6 de maio de 2010

Esse tal bicho...



A ciência prova que podemos fazer várias coisas ao mesmo tempo, isso devido a uma estruturinha chamada corpo caloso que une os nossos dois hemisférios cerebrais, não que eles não o tenham, mas o nosso é maior, e claro muito mais eficiente (modéstia a parte)! Essa é uma das inúmeras coisinhas, nas quais somos superiores!”APENAS UMA, ÚNICA E EXCLUSIVAMENTE, UMA”. Então, um VIVA a nós!!
Eles que as poucas vezes que pensam, acabam usando a cabeça errada, para tomar decisões; ainda tem a cara de pau de reclamarem por que não termos noção de espaço. Ah quem liga para noção de espaço? Eu não ligo!!! Aposto que nem eles, mas afinal eles tinham que ter algo para reclamar.
Mesmo a ciência provando, não significa que não devemos duvidar dela, e essa dúvida não é por não nos acharmos capazes ao extremo, afinal sabermos da nossa grandiosa eminência com relação a eles e mas como viver sem esse tal bicho? Esse tal bicho que costumam chamar de homem (embora, muitos deles não merecessem esse título).
Eu não saberia viver sem, outras também não, mais algumas amariam a extinção desse tal bicho-homem! Bendito seja, não só a existência desse tal bicho, mas também a existência da diversidade. Não pense você, que falo da diversidade em uma escala que vai de albinos a afro-descendentes e mesmo assim, cada um com seu charme. Não pense mesmo!! Pois, de fato não falo disso (olha que poderia até falar). Mas sim, falo da diversidade de opções, gostos e vontades desde de amantes do tal bicho até as que fariam de tudo para antecipar a extinção deles. Afinal, com uma que pensa assim na extinção deles e outra que vai cair nas garras dessa, são menos duas concorrentes “no mercado”, olha que isso melhora e muito a nossa situação, pois apesar dos pesares  (e como pesam!!!!).
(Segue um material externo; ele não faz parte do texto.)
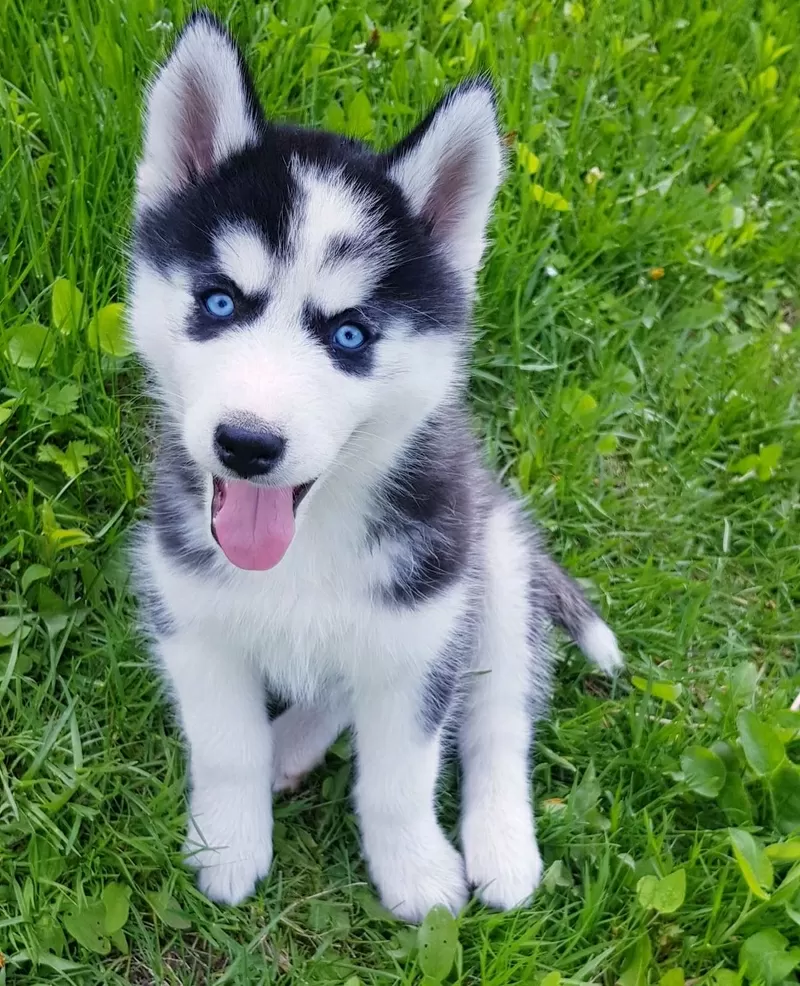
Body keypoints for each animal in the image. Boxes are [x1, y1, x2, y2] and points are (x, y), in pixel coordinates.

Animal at [131, 9, 620, 924]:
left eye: (350, 334)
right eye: (219, 302)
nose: (247, 444)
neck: (305, 545)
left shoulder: (424, 630)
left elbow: (402, 775)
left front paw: (418, 875)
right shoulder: (193, 619)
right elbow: (225, 748)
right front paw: (228, 846)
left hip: (496, 566)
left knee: (499, 720)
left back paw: (503, 845)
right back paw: (290, 740)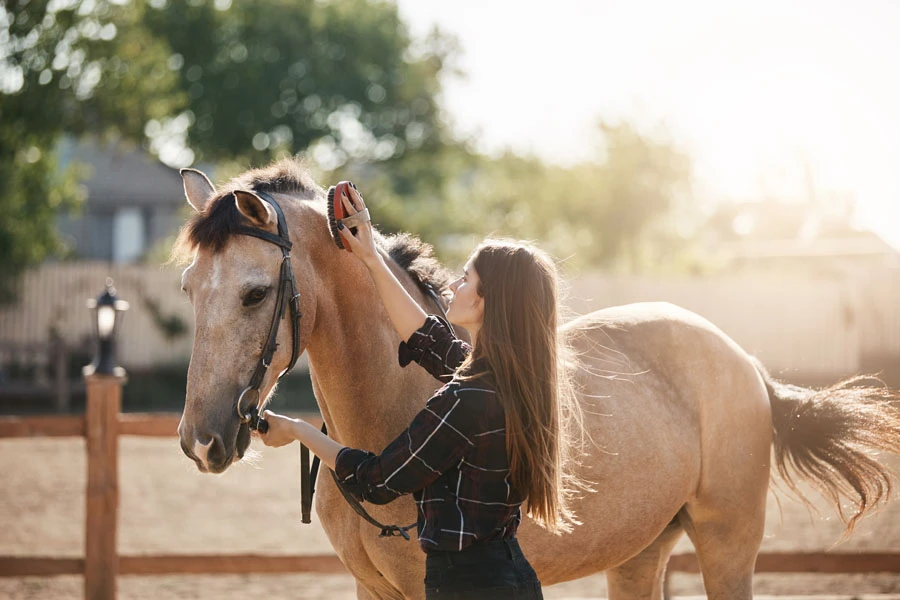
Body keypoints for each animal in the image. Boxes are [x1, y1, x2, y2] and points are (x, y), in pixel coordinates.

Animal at [176, 159, 900, 600]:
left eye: (254, 292)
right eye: (188, 286)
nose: (201, 441)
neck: (391, 410)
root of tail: (745, 364)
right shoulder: (371, 588)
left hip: (728, 549)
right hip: (640, 554)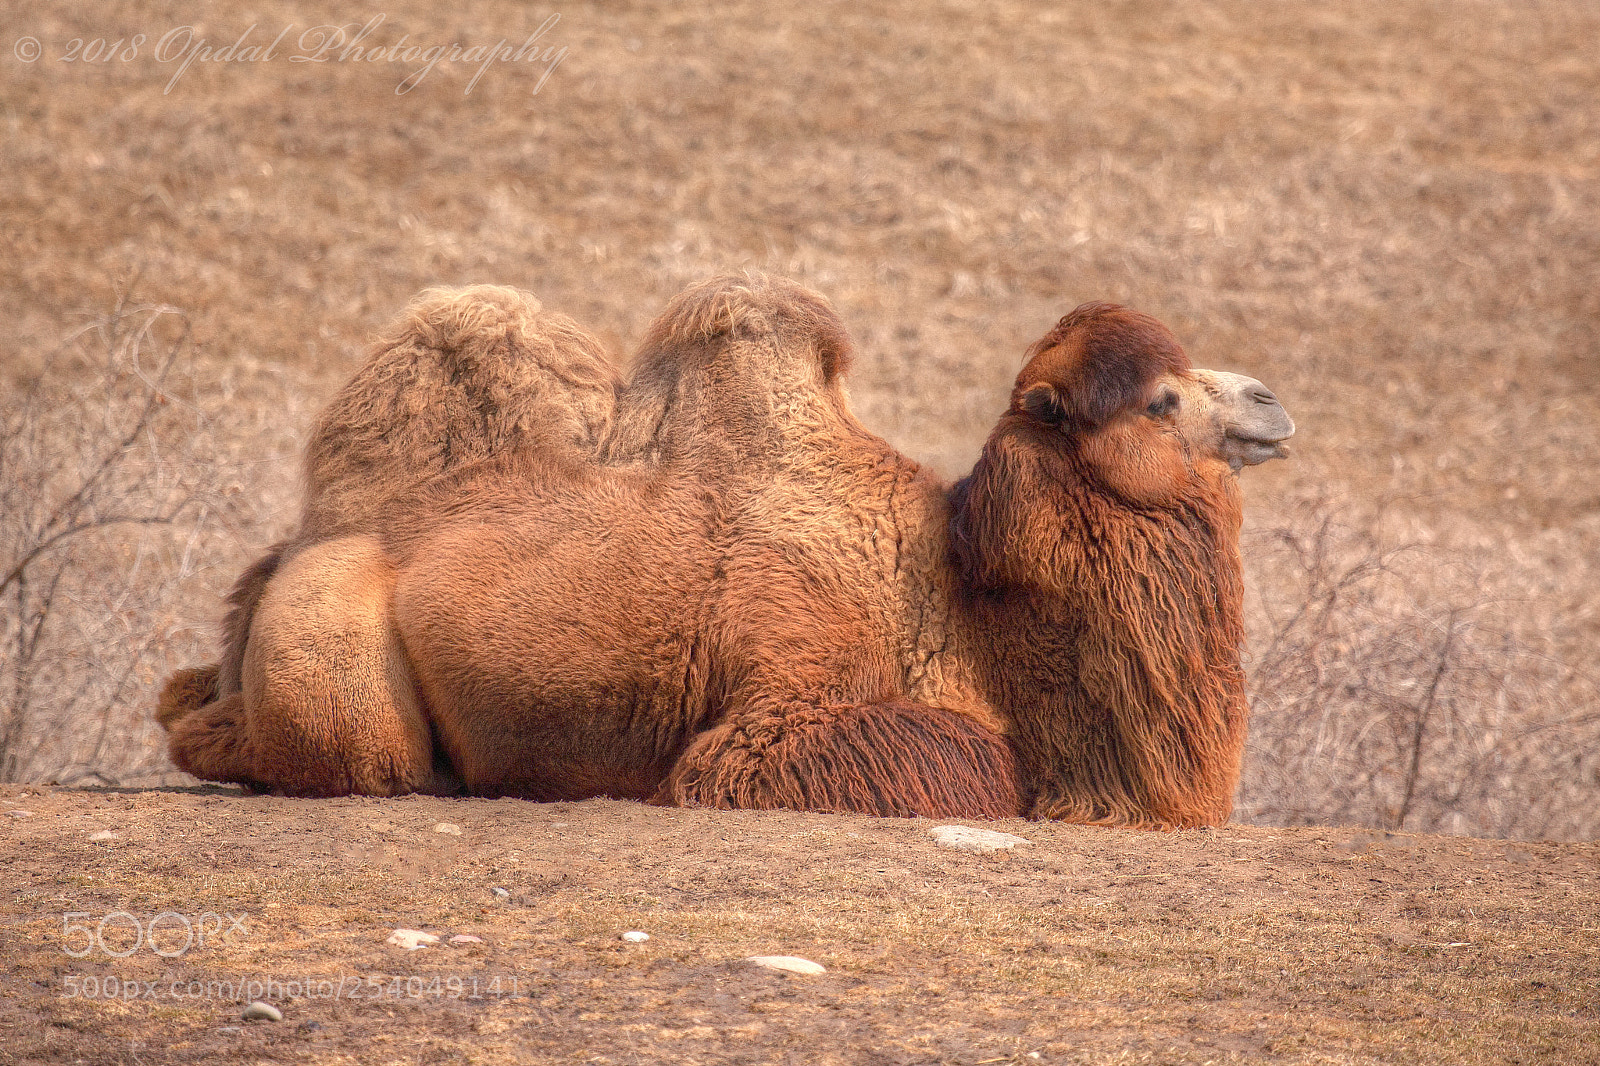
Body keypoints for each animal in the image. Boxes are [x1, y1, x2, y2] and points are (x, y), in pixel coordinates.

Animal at [158, 274, 1293, 827]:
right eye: (1161, 400)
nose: (1270, 403)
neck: (959, 600)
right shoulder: (785, 696)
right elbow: (967, 763)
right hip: (337, 646)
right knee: (319, 749)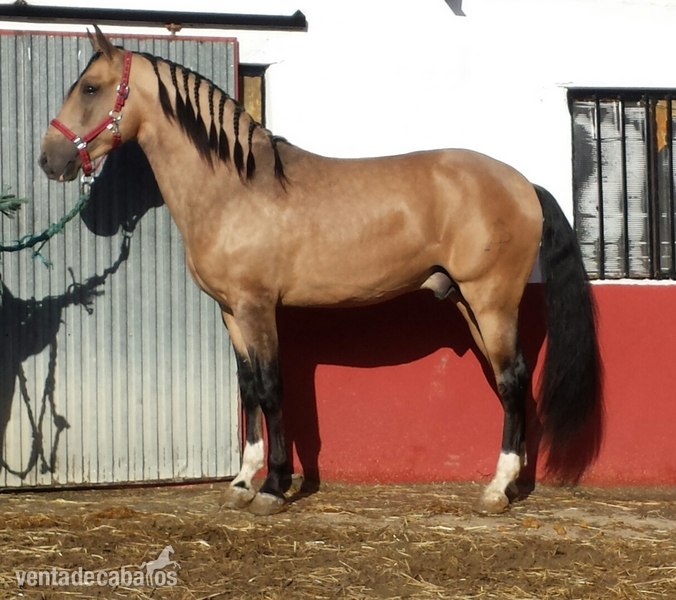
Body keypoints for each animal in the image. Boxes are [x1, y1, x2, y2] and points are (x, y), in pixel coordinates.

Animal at [39, 26, 600, 516]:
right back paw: (512, 483)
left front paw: (272, 487)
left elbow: (271, 388)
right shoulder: (231, 313)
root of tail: (524, 183)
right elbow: (248, 389)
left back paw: (497, 489)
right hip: (467, 302)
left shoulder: (258, 308)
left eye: (90, 87)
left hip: (491, 300)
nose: (49, 159)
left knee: (512, 379)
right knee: (512, 384)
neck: (235, 188)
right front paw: (241, 483)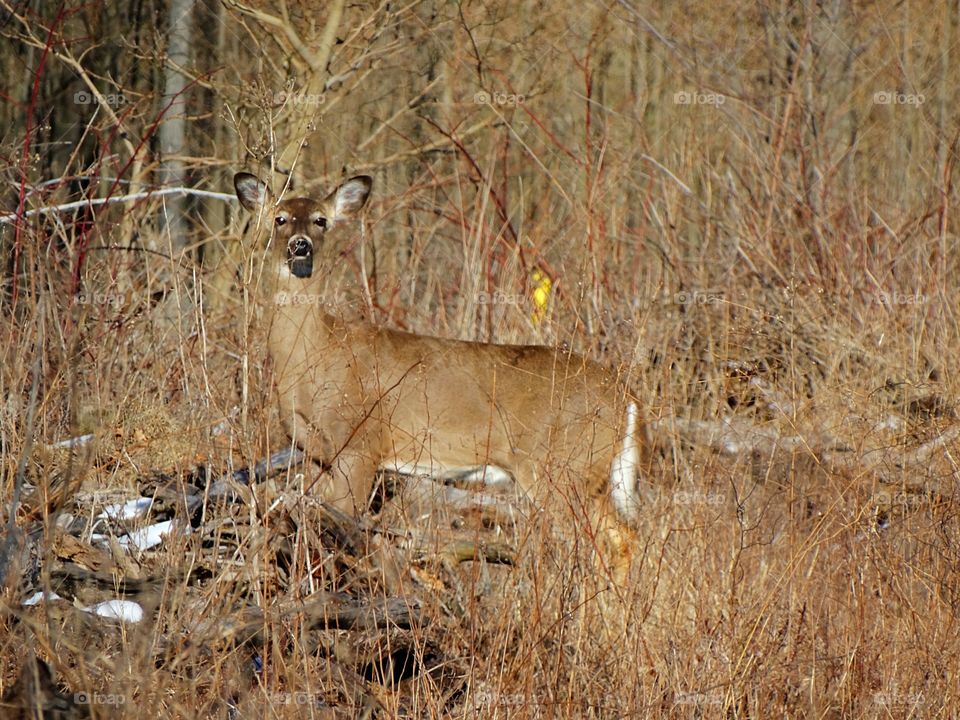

Sem eles não dá!!!!
Na minha vida esse tal bicho chega a ter um peso especial, como muitas também devem sentir algo parecido. Não digo nada mais tão generalizado, digo um pesar diferenciado, um pesar ímpar. Pesar esse que o tal bicho, não é a incógnita de outrora, quando minha visão se restringia em um “olhar plural”. Entretanto,  agora meu olhar é singular, e esse olhar deixou singular: um tocar, um beijar ou um simplesmente estar, é então que vem a dúvida da certeza se deveras sou uma “mulher”, pois, quando estou “com o meu tal bicho” não consigo fazer nada senão com ele, nada além dele!E para onde foi aquela histórias de fazermos várias coisas ao mesmo tempo? Ah, essa tal de ciência deve ter fumado uma!

ass. Flávia Sabrynne

Um comentário:

Neto disse...

que bom que esse tal bicho,te faz muito feliz...te amo minha vida.